= Beginning of Section =
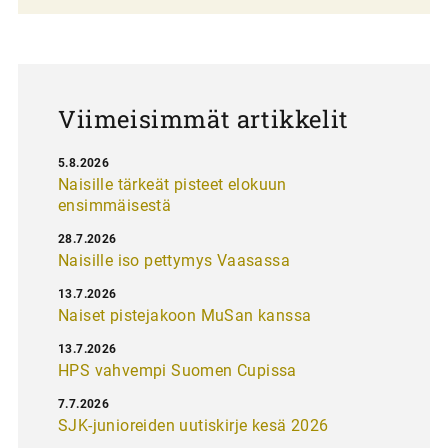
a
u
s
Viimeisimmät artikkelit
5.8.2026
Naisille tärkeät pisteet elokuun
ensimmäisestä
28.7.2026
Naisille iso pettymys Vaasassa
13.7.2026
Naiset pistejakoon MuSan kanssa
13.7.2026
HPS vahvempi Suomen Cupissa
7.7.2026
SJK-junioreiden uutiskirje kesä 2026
= End of Section =
**PROBLEM DESCRIPTION**
The listing above is to be set down word for word, without its images.

**RESULT OF THIS TASK**
a
u
s
Viimeisimmät artikkelit
5.8.2026
Naisille tärkeät pisteet elokuun
ensimmäisestä
28.7.2026
Naisille iso pettymys Vaasassa
13.7.2026
Naiset pistejakoon MuSan kanssa
13.7.2026
HPS vahvempi Suomen Cupissa
7.7.2026
SJK-junioreiden uutiskirje kesä 2026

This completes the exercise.